I offer free consultations 7 days a week, so if you are owed and your ex is deliberately avoiding paying call my office immediately. Many times I can take these cases on contingency, meaning you don’t pay us until you collect. To discuss this in more detail with an experienced San Antonio Divorce Attorney call 210-338-8225
Sec. 8.058. MAINTENANCE ARREARAGES. A payment not timely made constitutes an arrearage.
Added by Acts 2001, 77th Leg., ch. 807, Sec. 1, eff. Sept. 1, 2001.

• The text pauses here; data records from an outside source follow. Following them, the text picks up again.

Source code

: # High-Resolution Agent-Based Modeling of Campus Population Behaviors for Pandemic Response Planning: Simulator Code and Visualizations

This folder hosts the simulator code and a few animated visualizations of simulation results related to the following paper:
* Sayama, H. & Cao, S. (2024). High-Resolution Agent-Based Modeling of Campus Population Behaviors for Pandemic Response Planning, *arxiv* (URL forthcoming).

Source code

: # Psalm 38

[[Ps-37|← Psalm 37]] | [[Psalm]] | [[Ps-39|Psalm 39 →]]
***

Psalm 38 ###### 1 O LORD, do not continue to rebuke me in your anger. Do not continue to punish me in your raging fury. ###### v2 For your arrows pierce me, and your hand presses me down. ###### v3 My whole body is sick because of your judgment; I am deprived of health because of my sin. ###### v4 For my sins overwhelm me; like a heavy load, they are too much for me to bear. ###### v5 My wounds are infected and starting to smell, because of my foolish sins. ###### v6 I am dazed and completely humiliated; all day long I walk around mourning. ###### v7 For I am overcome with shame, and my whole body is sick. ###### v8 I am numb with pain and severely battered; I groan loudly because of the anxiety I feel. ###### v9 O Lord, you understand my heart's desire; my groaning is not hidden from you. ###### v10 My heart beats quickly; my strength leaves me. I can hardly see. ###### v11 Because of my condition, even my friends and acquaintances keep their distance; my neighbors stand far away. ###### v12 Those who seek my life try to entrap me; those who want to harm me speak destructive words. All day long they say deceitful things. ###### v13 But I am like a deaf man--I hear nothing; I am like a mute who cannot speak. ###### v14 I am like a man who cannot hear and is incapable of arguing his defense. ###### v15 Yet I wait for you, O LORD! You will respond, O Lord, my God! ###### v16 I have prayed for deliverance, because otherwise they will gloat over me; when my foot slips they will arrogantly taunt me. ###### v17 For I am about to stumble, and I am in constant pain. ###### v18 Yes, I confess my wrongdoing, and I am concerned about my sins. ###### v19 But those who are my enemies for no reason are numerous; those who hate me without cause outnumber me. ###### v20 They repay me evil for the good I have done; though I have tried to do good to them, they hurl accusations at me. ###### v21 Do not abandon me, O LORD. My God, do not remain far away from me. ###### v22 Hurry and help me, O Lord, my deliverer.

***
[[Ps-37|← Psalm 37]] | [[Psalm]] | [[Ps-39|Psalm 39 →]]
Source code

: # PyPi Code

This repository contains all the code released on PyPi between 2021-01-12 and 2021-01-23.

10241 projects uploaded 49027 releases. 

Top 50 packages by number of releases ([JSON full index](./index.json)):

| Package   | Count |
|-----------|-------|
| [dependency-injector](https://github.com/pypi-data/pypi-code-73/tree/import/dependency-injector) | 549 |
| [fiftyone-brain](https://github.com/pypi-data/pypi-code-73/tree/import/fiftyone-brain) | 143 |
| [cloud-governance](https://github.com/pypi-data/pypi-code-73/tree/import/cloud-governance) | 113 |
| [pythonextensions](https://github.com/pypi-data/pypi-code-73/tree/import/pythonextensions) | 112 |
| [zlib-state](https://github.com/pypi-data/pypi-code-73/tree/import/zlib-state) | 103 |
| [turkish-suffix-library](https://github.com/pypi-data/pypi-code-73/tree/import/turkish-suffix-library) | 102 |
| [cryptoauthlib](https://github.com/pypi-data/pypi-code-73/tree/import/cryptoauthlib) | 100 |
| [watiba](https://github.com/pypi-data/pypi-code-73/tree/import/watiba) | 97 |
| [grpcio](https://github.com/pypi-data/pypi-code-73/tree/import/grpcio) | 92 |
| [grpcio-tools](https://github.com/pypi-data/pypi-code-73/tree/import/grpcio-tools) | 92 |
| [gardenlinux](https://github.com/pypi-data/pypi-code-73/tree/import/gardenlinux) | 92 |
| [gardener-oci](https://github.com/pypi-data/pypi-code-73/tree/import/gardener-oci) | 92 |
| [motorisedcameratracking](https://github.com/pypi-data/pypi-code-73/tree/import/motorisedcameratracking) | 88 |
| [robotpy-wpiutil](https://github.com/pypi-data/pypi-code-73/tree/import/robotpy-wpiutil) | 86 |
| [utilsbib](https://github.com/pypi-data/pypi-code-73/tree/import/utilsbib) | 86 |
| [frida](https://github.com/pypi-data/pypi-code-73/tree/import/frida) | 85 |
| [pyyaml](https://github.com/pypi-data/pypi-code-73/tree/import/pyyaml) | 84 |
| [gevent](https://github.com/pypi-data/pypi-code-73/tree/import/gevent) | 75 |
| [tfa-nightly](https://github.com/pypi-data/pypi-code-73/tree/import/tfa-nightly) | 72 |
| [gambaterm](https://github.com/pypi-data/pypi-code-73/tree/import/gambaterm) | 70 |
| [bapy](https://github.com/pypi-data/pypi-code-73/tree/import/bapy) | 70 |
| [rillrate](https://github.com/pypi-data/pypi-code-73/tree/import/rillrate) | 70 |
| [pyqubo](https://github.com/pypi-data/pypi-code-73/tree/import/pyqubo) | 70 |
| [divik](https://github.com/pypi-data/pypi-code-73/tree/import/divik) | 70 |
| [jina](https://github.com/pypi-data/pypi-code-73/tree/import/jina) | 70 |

Sec. 8.059. ENFORCEMENT OF MAINTENANCE ORDER. (a) The court may enforce by contempt the court’s maintenance order or an agreement for the payment voluntarily entered into between the parties and approved by the court.
(b) On the suit to enforce by an obligee, the court may render judgment against a defaulting party for the amount of arrearages after notice by service of citation, answer, if any, and a hearing finding that the defaulting party has failed or refused to carry out the terms of the order. The judgment may be enforced by any means available for the enforcement of judgment for debts.
(c) It is an affirmative defense to an allegation of contempt of court or the violation of a condition of probation requiring payment of court-ordered maintenance that the obligor:
(1) lacked the ability to provide maintenance in the amount ordered;
(2) lacked property that could be sold, mortgaged, or otherwise pledged to raise the funds needed;
(3) attempted unsuccessfully to borrow the needed funds; and
(4) did not know of a source from which the money could have been borrowed or otherwise legally obtained.
(d) The issue of the existence of an affirmative defense does not arise unless evidence is admitted supporting the defense. If the issue of the existence of an affirmative defense arises, an obligor must prove the affirmative defense by a preponderance of the evidence.
(e) A court may enforce an order for spousal maintenance under this chapter by ordering garnishment of the obligor’s wages or by any other means available under this section.